It's the latest trend in fall fashion: Workers and students who dress down or show too much skin are being told to button up.

Senior M.J. Dean's T-shirt and cargo pants are no longer legal under Cape Cod Academy's dress code.
Tired of staff members who they see as pushing the limits of professionalism and good taste, a growing number of employers are issuing lengthy dress codes, some with photos to illustrate the do's and don'ts. More schools also are getting stricter about student attire.

M.J. Dean, who's starting his senior year Thursday at the private Cape Cod Academy in Osterville, Massachusetts, discovered new rules at his school when he received the updated student handbook this summer.

Among the new guidelines: no pants with side pockets, including popular cargo pants, or T-shirts with writing on them -- and "no tight or excessively loose clothing."

"This very strict new dress code is, quite honestly, ridiculous," says the 17-year-old student body vice president. "You can't really represent yourself the way you'd like."

Likewise, some employees think they should be trusted to use good judgment about their clothes. Joe D'Adamo, associate creative director at Chicago ad agency LKH&S, usually wears jeans, a T-shirt and sneakers to work, and dresses up when he sees clients.

He says a specific dress code would be "irritating" -- but that hasn't stopped bosses at some companies.

Effective this week, Target Corp. has a new, 20-page dress code for employees at its Minneapolis headquarters. Men must now wear a sport coat or tie if they leave their usual work area. Women are required to wear a jacket over any sleeveless blouse; sweater sets are among the other options.

The staff at G.S. Schwartz & Co., a New York investor and public relations firm, also received a recent e-mail memo asking them to bump up their apparel choices "at least one more notch."

"For example," the memo read, "we would prefer that properly fitting sweaters be worn with a collared shirt underneath. Certainly, khakis should be neat and clean ...

"Shaving regularly also is a good idea," the memo suggested, "for either sex."

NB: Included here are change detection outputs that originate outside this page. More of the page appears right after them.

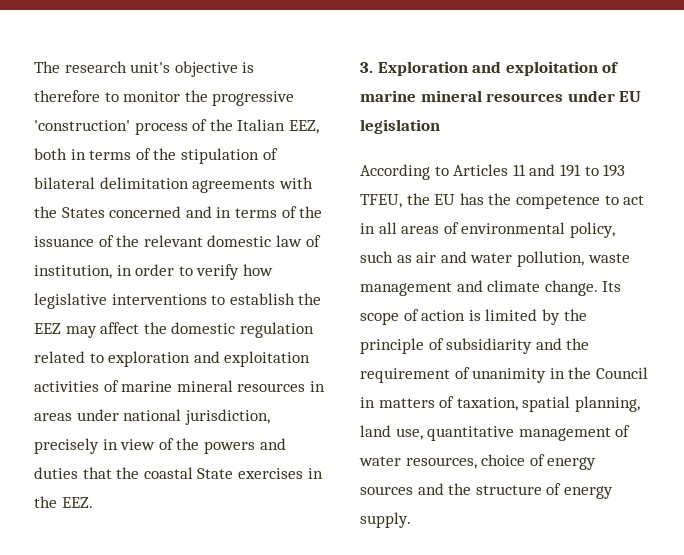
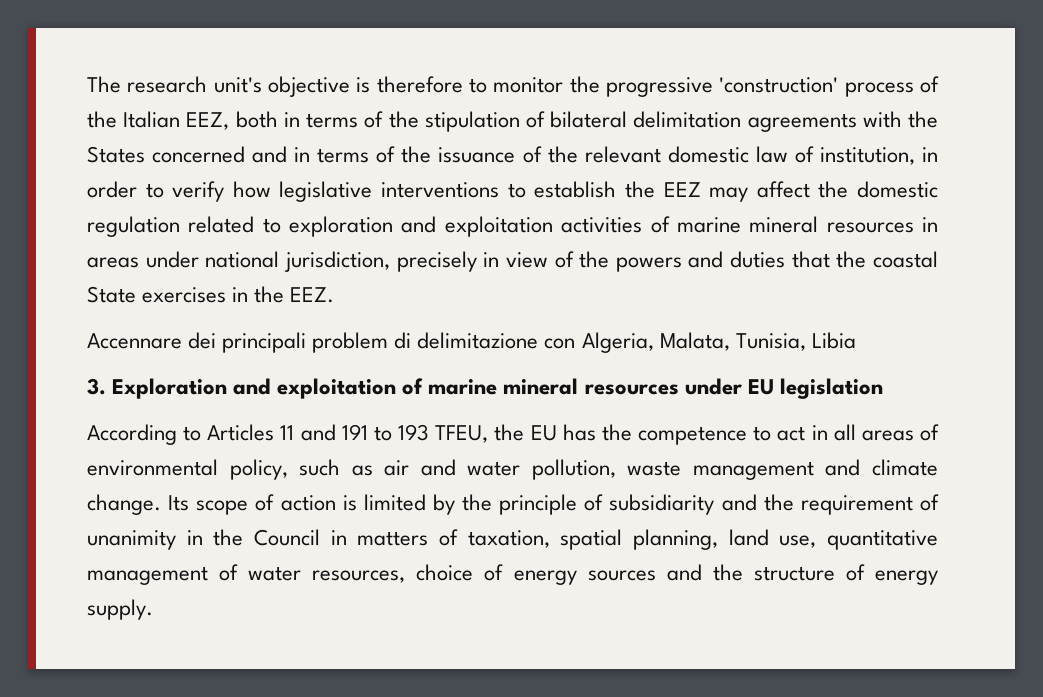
(93, 502) none -> [87,332,856,353] // Accennare dei principali problem di delimitazione con Algeria, Malata, Tunisia, Libia

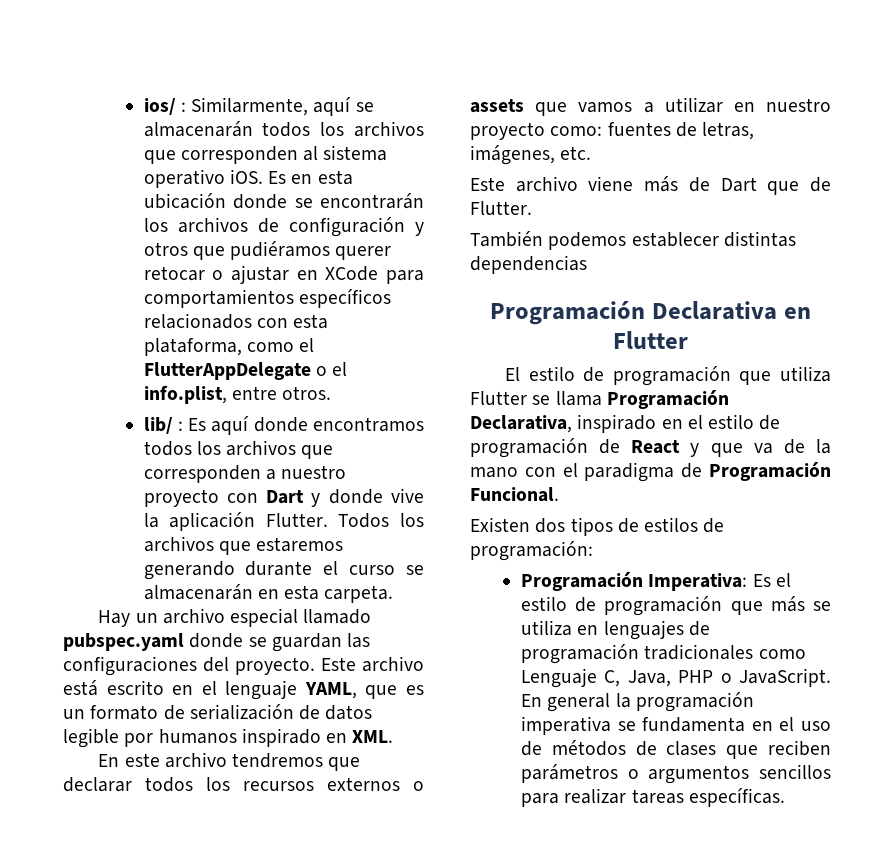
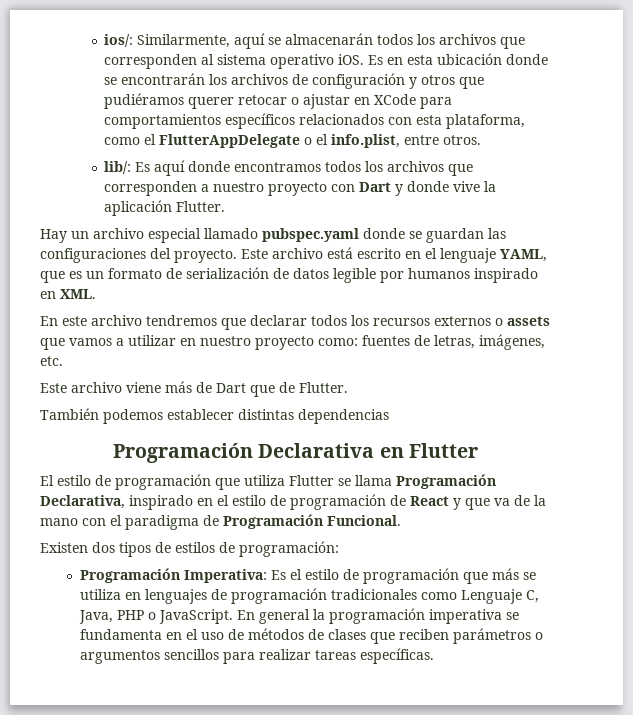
[143,98,186,115] ios/ : -> [104,34,134,47] ios/:
[143,417,183,434] lib/ : -> [104,161,132,174] lib/:
[338,513,424,528] [143,536,344,555] [143,561,424,580] [143,584,394,603] Todos los archivos que estaremos generando durante el curso se almacenarán en esta carpeta. -> (226, 206) none

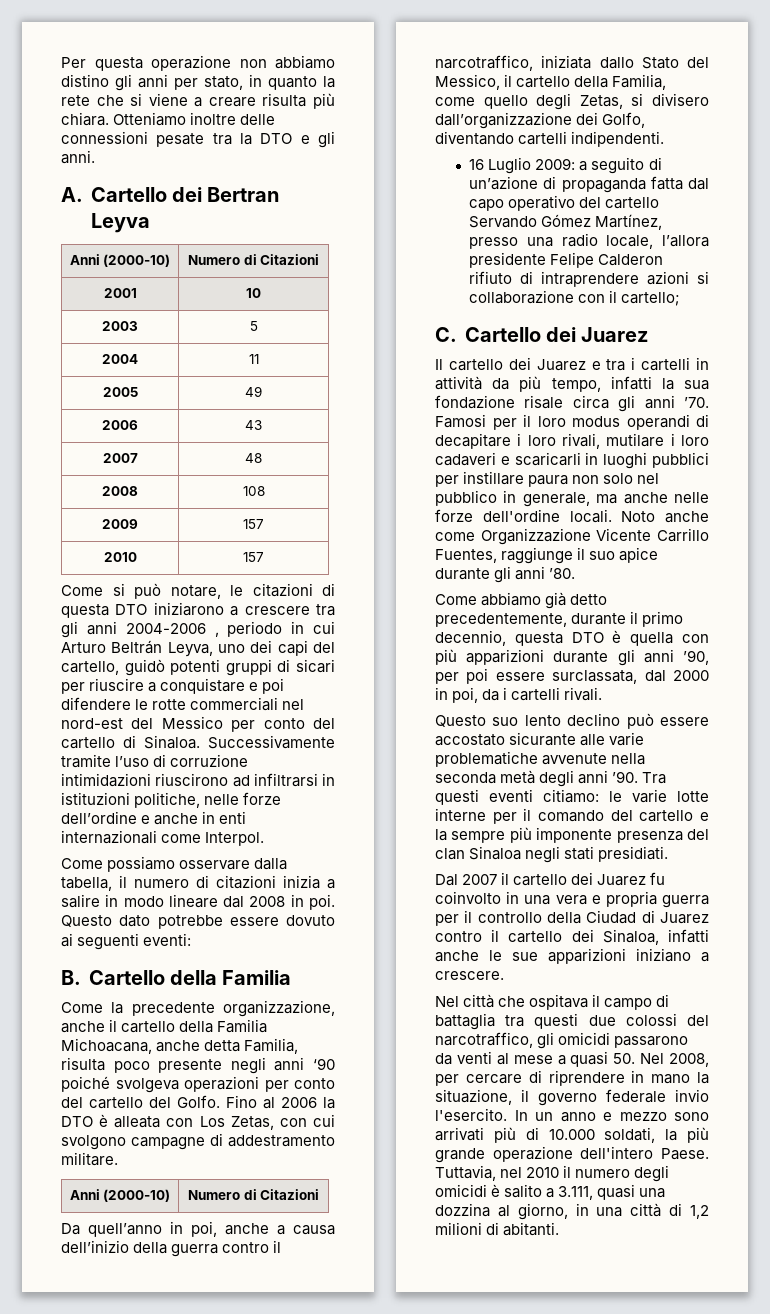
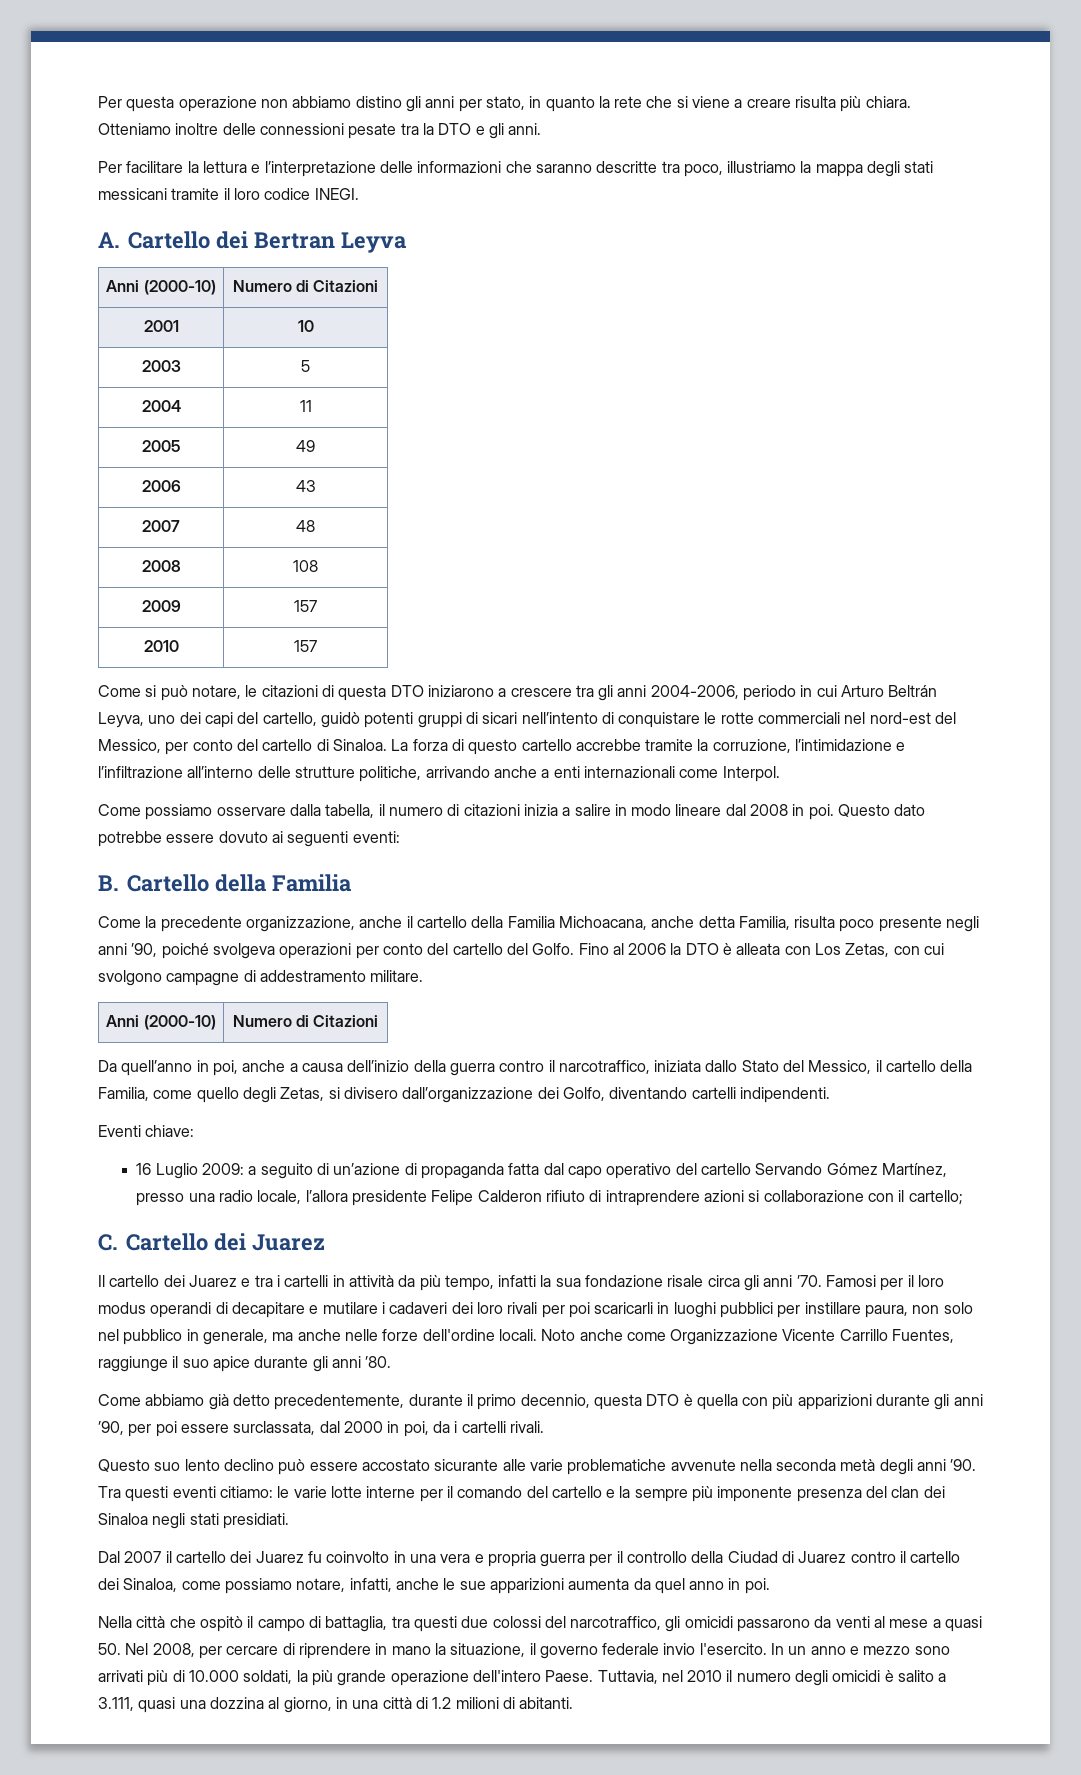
(95, 157) none -> [98,161,934,177] [98,188,359,200] // Per facilitare la lettura e l’interpretazione delle informazioni che saranno descritte tra poco, illustriamo la mappa degli stati messicani tramite il loro codice INEGI.
[125,623,219,637] 2004-2006 , -> [650,685,739,699] 2004-2006,
[61,678,285,694] [61,697,131,710] per riuscire a conquistare e poi difendere -> [521,712,701,728] nell’intento di conquistare
[161,716,223,729] Messico -> [98,739,161,753] Messico,
[207,735,335,749] [61,754,249,768] [61,773,335,787] [61,792,282,808] [61,811,216,825] Successivamente tramite l’uso di corruzione intimidazioni riuscirono ad infiltrarsi in istituzioni politiche, nelle forze dell’ordine e anche in -> [391,739,906,755] [98,766,550,782] La forza di questo cartello accrebbe tramite la corruzione, l’intimidazione e l’infiltrazione all’interno delle strutture politiche, arrivando anche a
[313,1058,335,1070] ‘90 -> [131,943,158,957] ’90,
(665, 139) none -> [98,1125,195,1137] // Eventi chiave:
[517,433,709,449] [435,452,510,466] i loro rivali, mutilare i loro cadaveri e -> [309,1302,590,1318] e mutilare i cadaveri dei loro rivali per poi
[528,475,569,487] paura -> [865,1305,909,1318] paura,
(465, 854) none -> [923,1486,945,1498] dei
[668,929,709,943] [435,948,709,964] [435,971,504,980] [435,996,459,1007] infatti anche le sue apparizioni iniziano a crescere. // Nel -> [181,1578,770,1594] [98,1616,132,1628] come possiamo notare, infatti, anche le sue apparizioni aumenta da quel anno in poi. // Nella
[529,994,589,1010] ospitava -> [199,1616,243,1632] ospitò
[435,1013,495,1030] battaglia -> [325,1616,388,1632] battaglia,
[690,1205,709,1219] 1,2 -> [432,1697,452,1709] 1.2

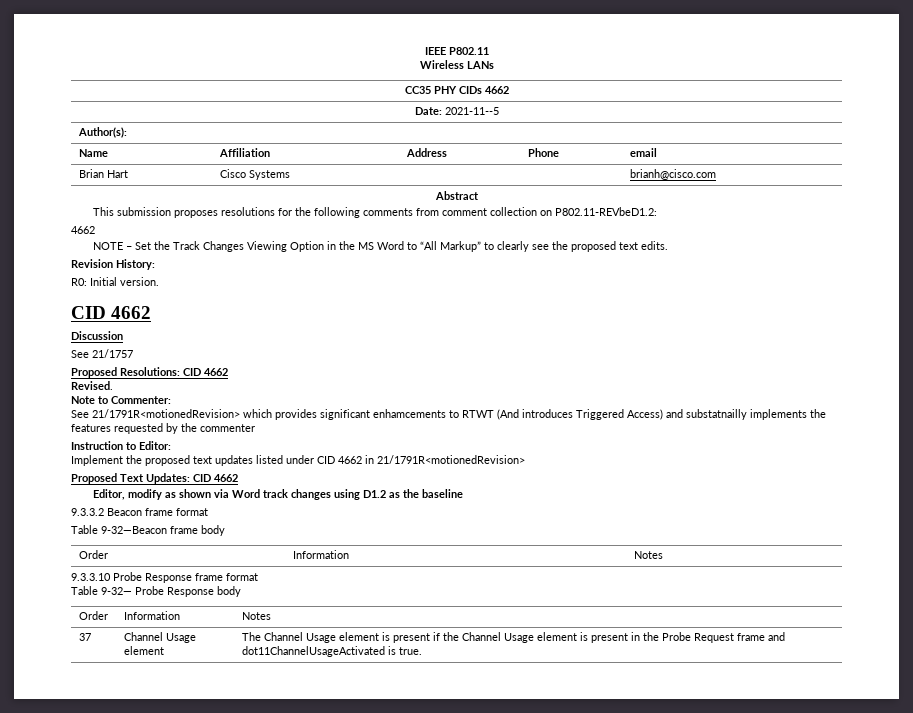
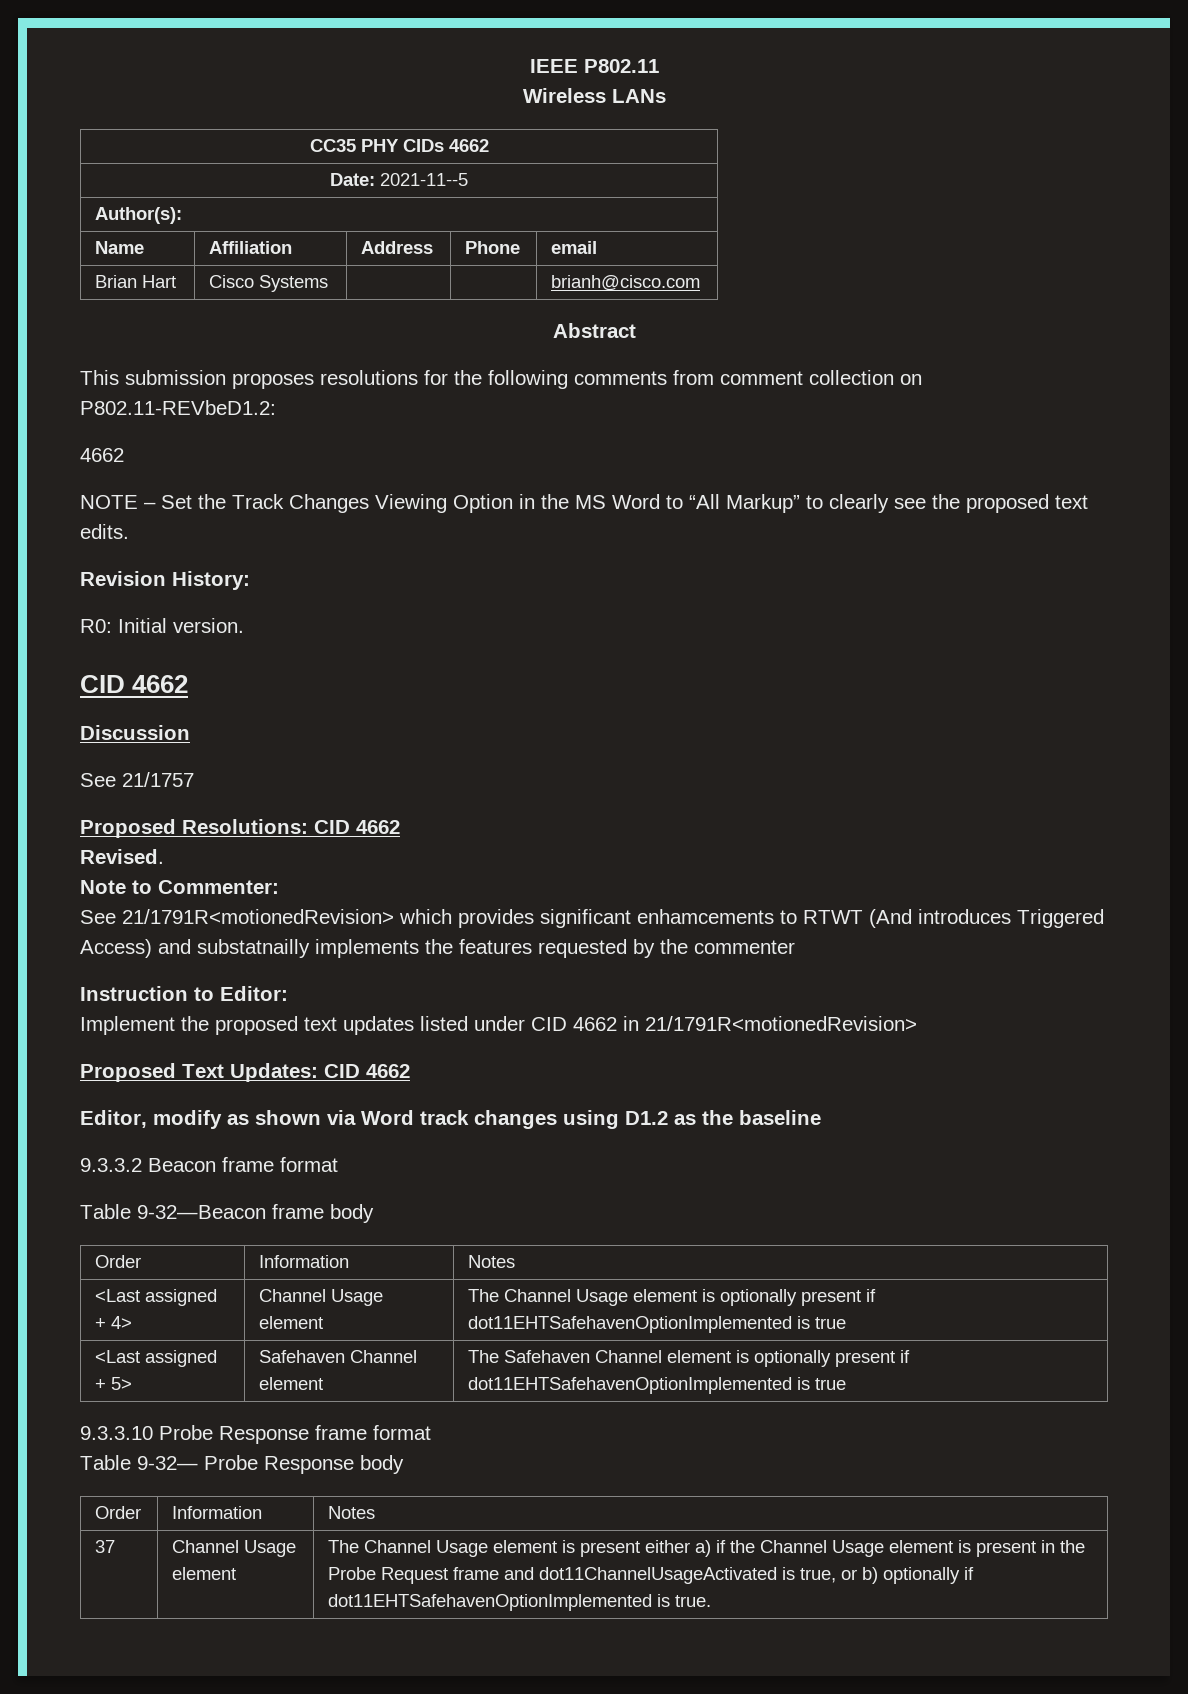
(663, 555) none -> [95,1289,218,1306] [95,1316,133,1329] [259,1289,384,1306] [259,1316,324,1329] [468,1289,877,1306] [468,1316,847,1333] [95,1350,218,1367] [95,1377,133,1390] [259,1350,418,1363] [259,1377,324,1390] [468,1350,911,1367] [468,1377,847,1394] // <Last assigned + 4> | Channel Usage element | The Channel Usage element is optionally present if dot11EHTSafehavenOptionImplemented is true // <Last assigned + 5> | Safehaven Channel element | The Safehaven Channel element is optionally present if dot11EHTSafehavenOptionImplemented is true
(430, 638) none -> [645,1540,712,1557] either a)
(396, 650) none -> [800,1567,975,1584] [328,1594,671,1611] true, or b) optionally if dot11EHTSafehavenOptionImplemented is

Rachel Honig Peters, a senior vice president at the company, says the e-mail was sent after company officials noticed their clients dressing up more.

Elsewhere, business owners in the service industry say customer complaints are driving them to put tougher dress codes in place.

That was the case for Erika Mangrum, owner of the Iatria Spa and Health Center in Raleigh, North Carolina. She recalls sending one employee home to change after she came to work wearing a cropped Playboy T-shirt that showed her stomach and a navel ring.

"This is really tough stuff," says Mangrum, who understands how frustrating dress codes can be for employees. Mangrum herself once got in trouble, more than a decade ago, for not wearing panty hose when she worked at a major telecommunications firm.

Now, she's had to institute a dress code at her own company _ "no shorts, no denim, no flip-flops." And she's wondering if she should add rules about piercings.

"How far can and should a company go? We're wrestling with that," Mangrum says. "And frankly, we don't have an answer."

The good news, say those who monitor trends, is that modesty and more formal attire are gaining favor even with teens and 20somethings. Many employers say that young workers are the most frequent dress code offenders.

Tina Wells, the 20something CEO of Buzz Marketing, says anxiousness over the economy, the war in Iraq and the upcoming election have created a mood that's more "focused and serious."

"Besides, how much lower could low-rise jeans get?" quips Wells, whose New Jersey firm compiles feedback from teen advisers.

In the end, Thomas Evans, headmaster at Cape Cod Academy, says he'd rather not have to police student attire. But he says administrators at the K-12 school had little choice after parents of younger students complained about some older students' clothing.

Much the same has happened at schools elsewhere, from Texas to Kansas and Illinois.

In Chicago, for instance, strict dress codes -- and uniforms -- are a matter of safety, since the way a student wears a pant leg, a bracelet or a hat can indicate a gang affiliation.

And even Dean, the student body vice president at Cape Cod, acknowledges that a few students at his school dressed inappropriately last year -- "skankily," he says, "if that's a word."

He just doesn't think everyone should be punished over the actions of a few. So he and other students plan to meet with their headmaster to see if he'll loosen the dress code.

Asked what he thinks their chances are, he sighs: "Slim to none."